Setelah makan malam, Suti menceritakan seluruh rangkaian kejadian tersebut kepada Mama dan Papa. Mereka berdua duduk di tempat tidur di samping Rano, tetapi perhatian Rano sepenuhnya tertuju pada televisi.
Suti duduk di bangku kecil, sikunya diletakkan di pangkuan dan telapak tangan di dagu sementara punggungnya bungkuk ke depan dan dia menceritakan semuanya kepada kedua orang tuannya dengan narasi runtut dan mudah dipahami.
Setelah anak gadisnya selesai bercerita, Papa melirik Rano dan tersenyum. Dia mengusap punggung anak sulungnya dan kembali tersenyum. Rano hampir setinggi dia saat terakhir kali mereka berdiri berdampingan. Tingginya pasti sekitar seratus enam puluh lima sentimenter.
"Papa bangga karena abangmu membela kamu," kata Papa kepada Suti. Suti memamerkan giginya yang putihnya dan senyumnya menghangatkan unit rusunawa yang kecil itu.
Rano tidak mendengar apa yang dikatakan Papa. Yang sampai di telinganya hanya bunyi bergumam yang tak jelas. Dia berbalik dengan cepat untuk menanyakan apa yang dikatakan papanya. Wajahnya datar tanpa emosi saat menunggu jawaban.
"Jangan khawatir, anakku," jawab Papa.
Malam itu, Suti takut untuk mengambil air di pbak penampungan, meski perginya bersama Rano.
"Kamu tidak bisa selamanya takut. Kamu pasti akan berjalan di sekitar lingkungan ini, sendirian, suatu hari nanti. Tapi kali ini kamu boleh tak usah mengambil air, biar Abang saja yang bolak-balik," katanya sambil mengusap rambut Suti.
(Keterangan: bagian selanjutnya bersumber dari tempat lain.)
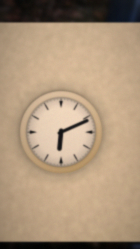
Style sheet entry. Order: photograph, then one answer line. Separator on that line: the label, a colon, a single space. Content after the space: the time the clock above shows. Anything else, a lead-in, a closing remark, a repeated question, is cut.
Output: 6:11
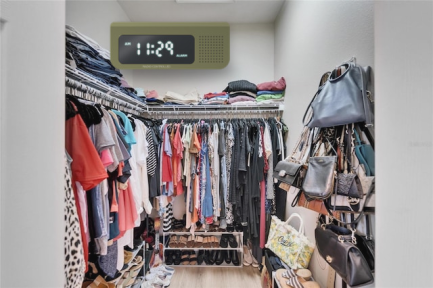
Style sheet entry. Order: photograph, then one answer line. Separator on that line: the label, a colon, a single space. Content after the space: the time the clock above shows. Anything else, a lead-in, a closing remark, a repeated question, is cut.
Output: 11:29
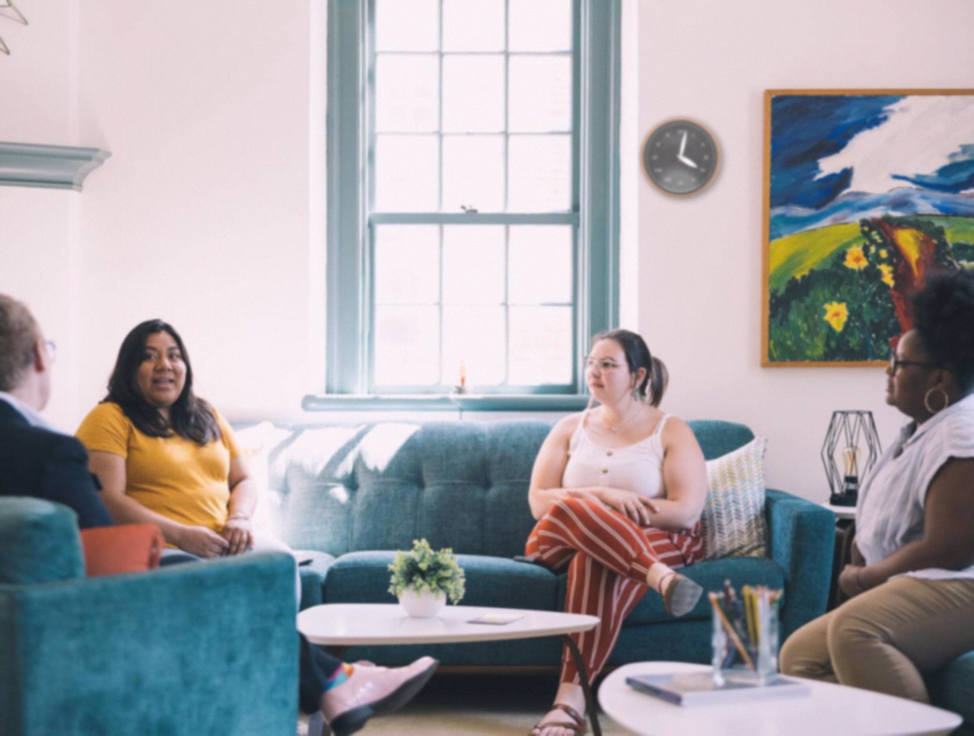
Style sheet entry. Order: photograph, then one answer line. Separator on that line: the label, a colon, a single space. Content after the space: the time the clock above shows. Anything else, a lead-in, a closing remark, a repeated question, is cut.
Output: 4:02
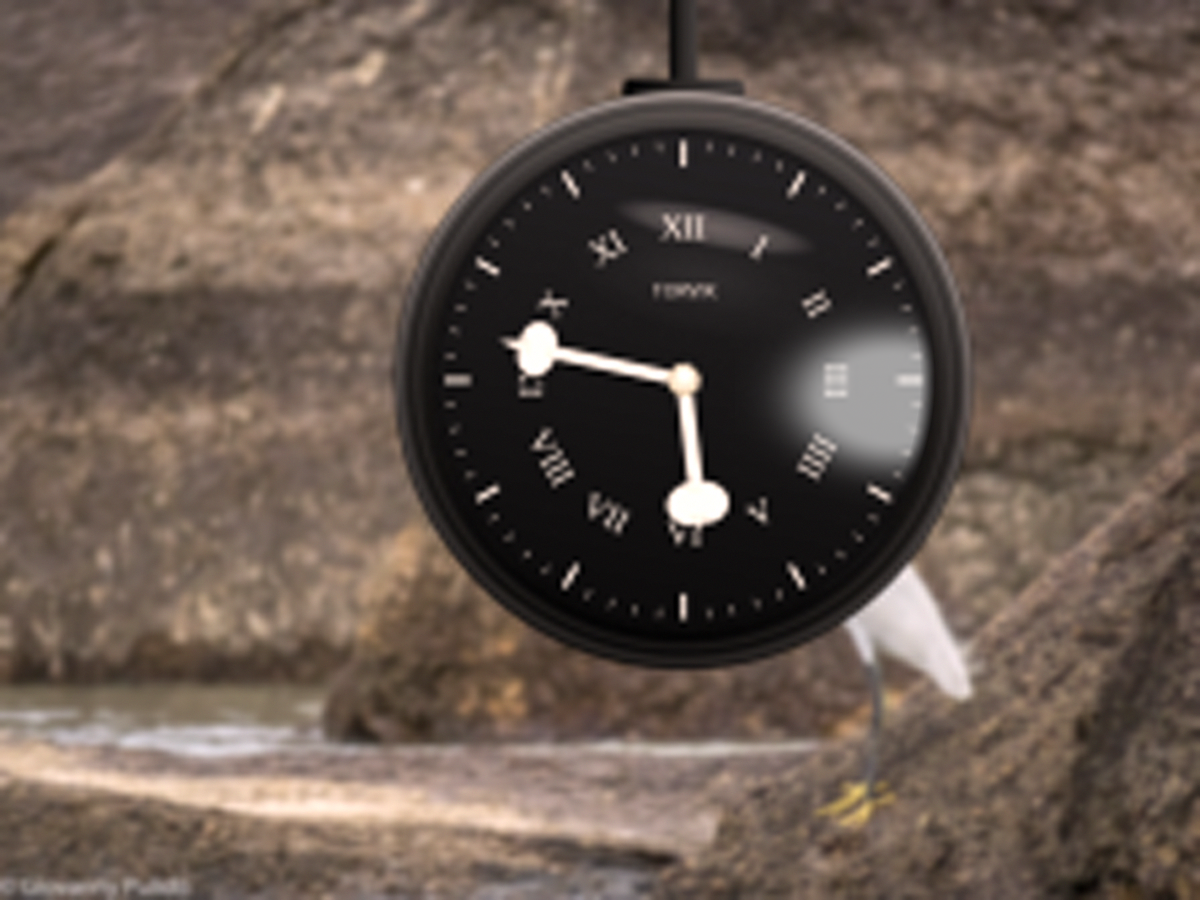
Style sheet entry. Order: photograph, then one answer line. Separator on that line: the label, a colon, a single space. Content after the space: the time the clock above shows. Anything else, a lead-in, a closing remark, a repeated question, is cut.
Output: 5:47
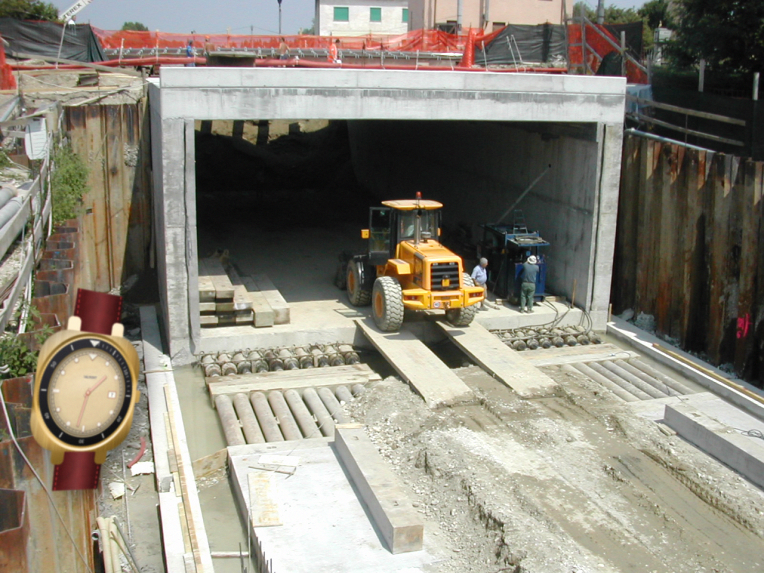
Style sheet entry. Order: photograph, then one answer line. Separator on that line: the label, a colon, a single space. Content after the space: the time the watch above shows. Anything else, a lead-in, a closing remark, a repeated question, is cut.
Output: 1:32
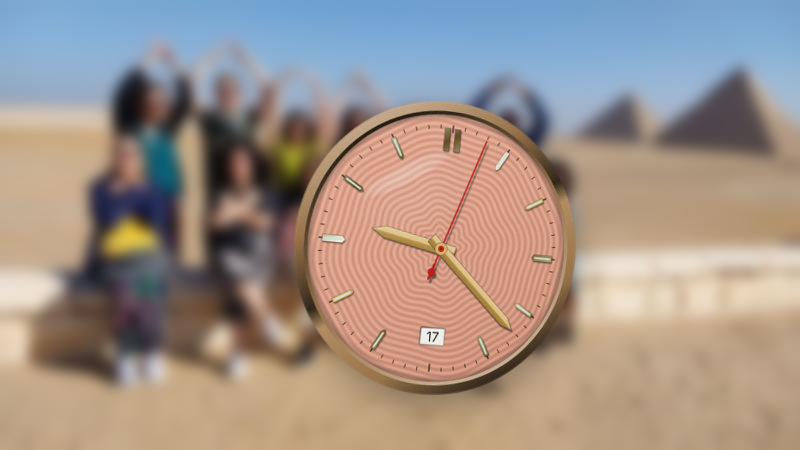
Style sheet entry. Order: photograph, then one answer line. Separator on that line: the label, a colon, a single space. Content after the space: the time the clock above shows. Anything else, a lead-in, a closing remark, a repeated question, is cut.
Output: 9:22:03
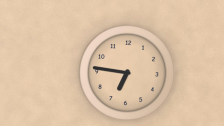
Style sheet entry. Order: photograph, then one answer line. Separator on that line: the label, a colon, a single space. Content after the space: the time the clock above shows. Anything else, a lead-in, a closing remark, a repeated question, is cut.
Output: 6:46
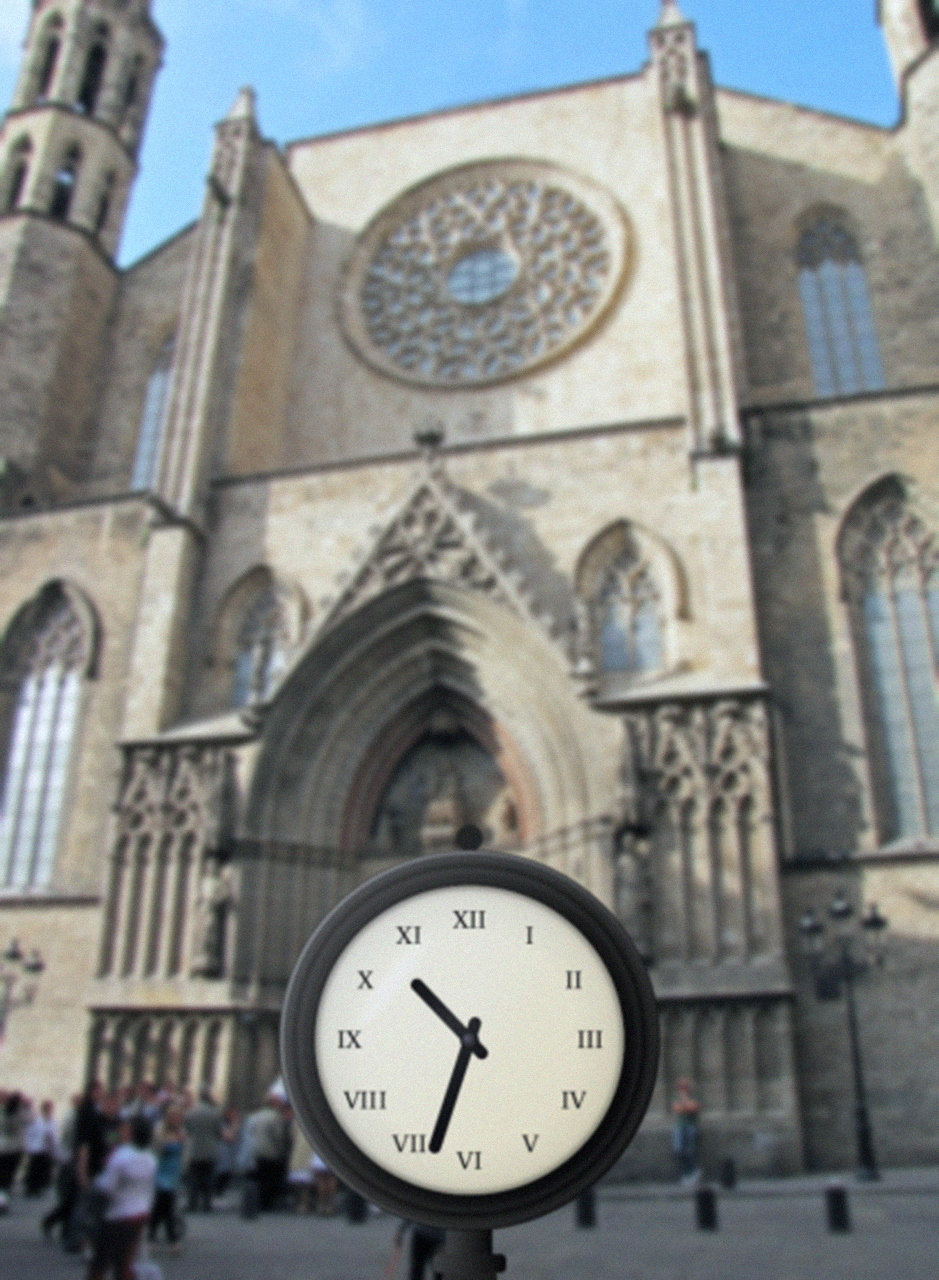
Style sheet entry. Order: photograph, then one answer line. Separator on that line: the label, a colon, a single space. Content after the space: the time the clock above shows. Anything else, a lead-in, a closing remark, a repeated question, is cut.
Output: 10:33
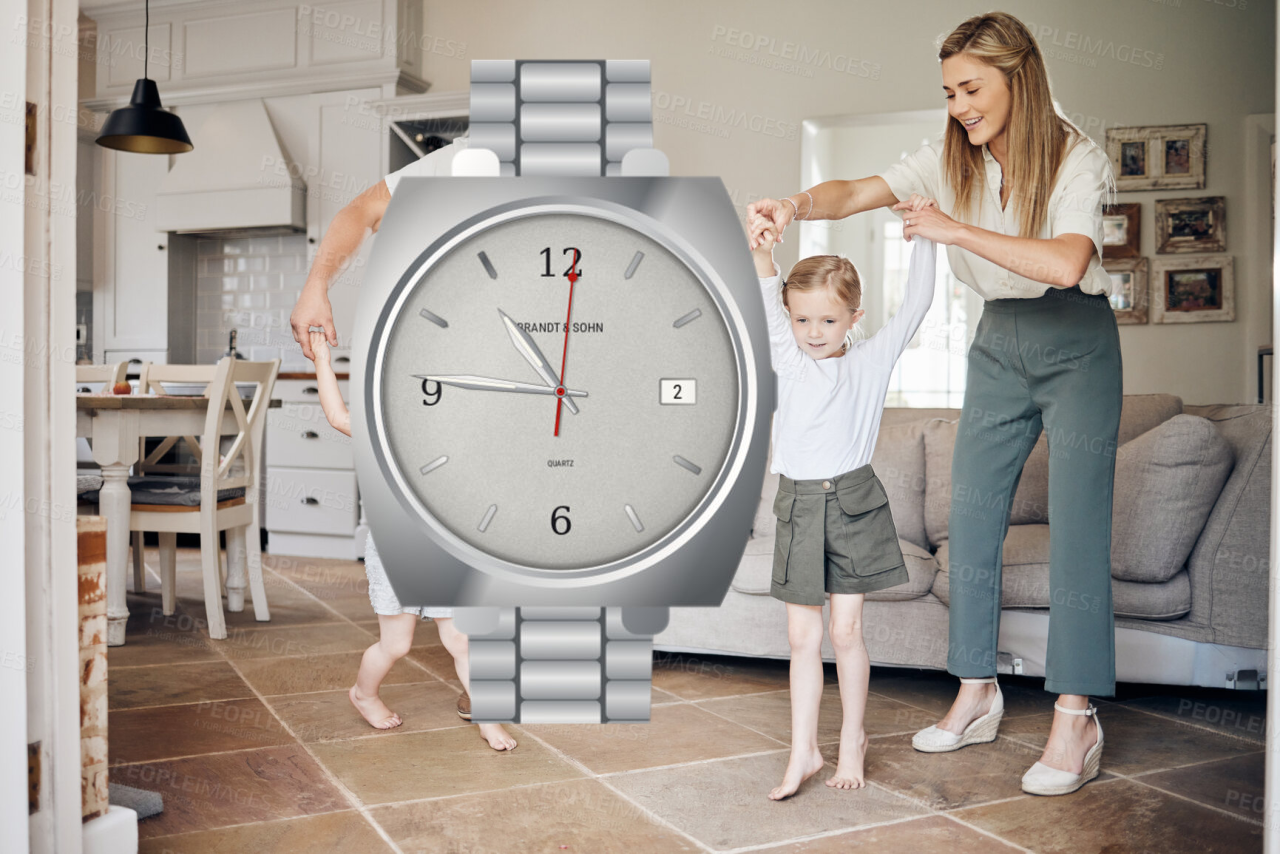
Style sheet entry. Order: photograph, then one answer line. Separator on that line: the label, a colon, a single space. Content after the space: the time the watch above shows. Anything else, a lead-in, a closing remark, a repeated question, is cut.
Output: 10:46:01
Suti tersenyum lega dan kembali masuk ke kamar. Rano mengambil ember dan menuju ke bak penampungan.
Sambil berjalan perlahan, Rano memukul-mukul ember dengan lututnya sampai dia mencapai bak penampungan. Tempat itu luar biasa penuh dengan orang dan mereka mengantre dengan meletakkan ember berbaris menurut urutan. Ember yang didepan berarti datang lebih dulu dari yang sesudahnya dan mendapat giliran menampung air lebih dulu.